On peut d'ailleurs souligner, sans faire de rapport direct, que Dieudonné a été pendant longtemps le chouchou de la bien-pensance de gauche et d'extrême gauche qui voyaient en lui un champion de l'antiracisme et de l'anticolonialisme. Le parcours de l'humoriste n'est d'ailleurs pas tellement éloigné de M. Ménard (ancien trotskiste), qui a lui aussi été pendant longtemps un faire-valoir de la morale humanitariste de gauche et d'extrême-gauche.
La persistance des injonctions morales proférées depuis les années 1980 ont-elles joué dans la dégradation et la polarisation (bien/mal, sans alternatives) du débat public ? En quoi d'ailleurs ont-elles fini par s'avérer contre-productives ?
Jean-François Kahn : Tout dépend de l'utilisation que l'on souhaite faire de cette morale. Il est clair que ceux qui l'instrumentalise pour donner dans le terrorisme intellectuel que je citais plus haut finissent pas se prendre le retour de boomerang. Je me souviens ainsi, lors de l'intervention au Kosovo à laquelle j'étais opposé, d'avoir entendu Bernard Kouchner dire "Il y a des gens à qui je n'aurais pas serré la main dans les années 1940", sous-entendant donc que j'étais un nazi ou un collabo en herbe! Cette tendance à verrouiller systématiquement le débat en renvoyant au nazisme ceux qui ne sont pas d'accord avec vous a effectivement eu des effets épouvantables. A l'inverse, il ne faut pas en déduire pour autant que la destruction de tout critère moral serait une avancée pour notre débat public. La morale n'est pas mauvaise en soi, mais son instrumentalisation a outrance finit effectivement par générer des effets pervers.
La rhétorique anti-raciste, qui a longtemps été un moteur électoral puissant pour la gauche, porte-t-elle aussi une part de responsabilité dans cette affaire ?
Jean-François Kahn : Dénoncer et combattre le racisme sous toutes ses formes est une évidente nécessité, mais encore une fois la politisation et la récupération de cette idéologie au nom d'une volonté partisane et électorale est effectivement regrettable. Dans le cas de Dieudonné, nous avons affaire à un racisme clair, net et indiscutable : le propre du racisme est d'ailleurs de stigmatiser une ethnie, une race, une religion, sous prétexte d'en défendre une autre, ce que fait Dieudonné aujourd'hui. Une fois que cela a été dit, on peut affirmer cependant que le discours d'associations comme SOS Racisme a fini par produire l'inverse des résultats souhaités.
Les politiques ont-ils trop joué avec le FN ?

# # # # # # #

CONSIGNE A
Recopiez à l'identique le passage de l'entretien avec Jean-François Kahn compris entre « Jean-François Kahn : Dénoncer » et « avec le FN ? », ces deux segments inclus.
CONSIGNE B
D'après l'entretien avec Jean-François Kahn, les affirmations suivantes sont-elles vraies ? Répondez par oui ou par non à chacune et citez les mots qui tranchent. (i) Jean-François Kahn était opposé à l'intervention au Kosovo. (ii) Selon Jean-François Kahn, la morale est mauvaise en soi. (iii) M. Ménard est présenté comme un ancien trotskiste.
CONSIGNE C
Poursuivez l'entretien avec Jean-François Kahn à partir de la dernière phrase qui y figure.
La liste qui vient ensuite n'a pas besoin d'être consultée.

DONNÉES FOURNIES

# # # # # # #

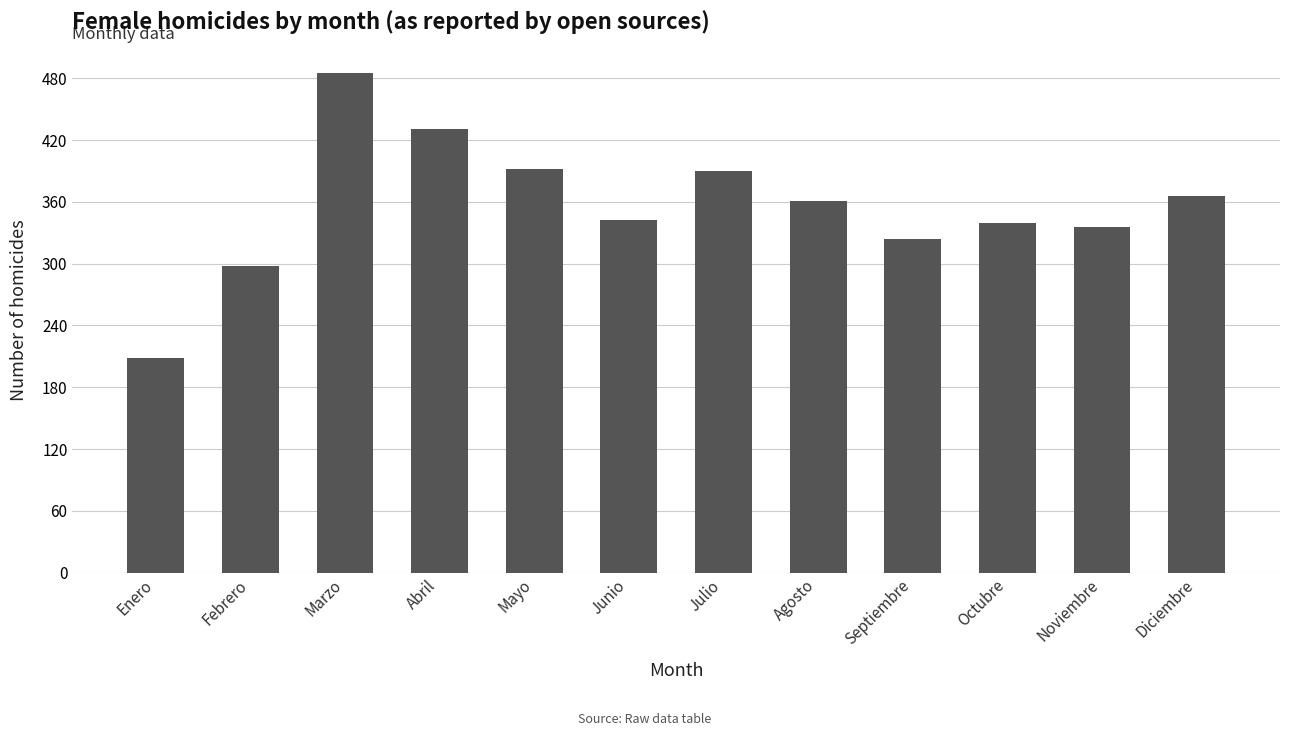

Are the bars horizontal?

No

# # # # # # #

RÉPONSE A
Jean-François Kahn : Dénoncer et combattre le racisme sous toutes ses formes est une évidente nécessité, mais encore une fois la politisation et la récupération de cette idéologie au nom d'une volonté partisane et électorale est effectivement regrettable. Dans le cas de Dieudonné, nous avons affaire à un racisme clair, net et indiscutable : le propre du racisme est d'ailleurs de stigmatiser une ethnie, une race, une religion, sous prétexte d'en défendre une autre, ce que fait Dieudonné aujourd'hui. Une fois que cela a été dit, on peut affirmer cependant que le discours d'associations comme SOS Racisme a fini par produire l'inverse des résultats souhaités.
Les politiques ont-ils trop joué avec le FN ?

RÉPONSE B
(i) Oui : « lors de l'intervention au Kosovo à laquelle j'étais opposé ».
(ii) Non : « La morale n'est pas mauvaise en soi ».
(iii) Oui : « M. Ménard (ancien trotskiste) ».

RÉPONSE C
Jean-François Kahn : Parler tout de suite "des politiques" m'apparaît exagéré. Certains ont effectivement joué sur une rhétorique anti-FN, notamment à gauche où la partition de la mobilisation antiraciste a été jouée jusqu'à l'épuisement. Pour le PS, c'était là un moyen de combler le renoncement aux parties les plus subversives de sa politique, qui avait autrefois pour objectif de "changer la vie". Face à ce recul, on peut dire que certains, pas tous, ont eu tendance à souffler sur les braises pour entretenir l'idée que le fascisme était encore bien présent en France, le but étant ainsi de conserver un des derniers moteurs électoraux du Parti.
Néanmoins il faut dire que la droite, qui a pendant longtemps été assez discrète dans son discours contre l'extrême-droite, emploie aujourd'hui exactement les mêmes méthodes que la gauche actuellement depuis que l'UMP s'est rendue compte que le FN pourrait les dépasser aux élections locales.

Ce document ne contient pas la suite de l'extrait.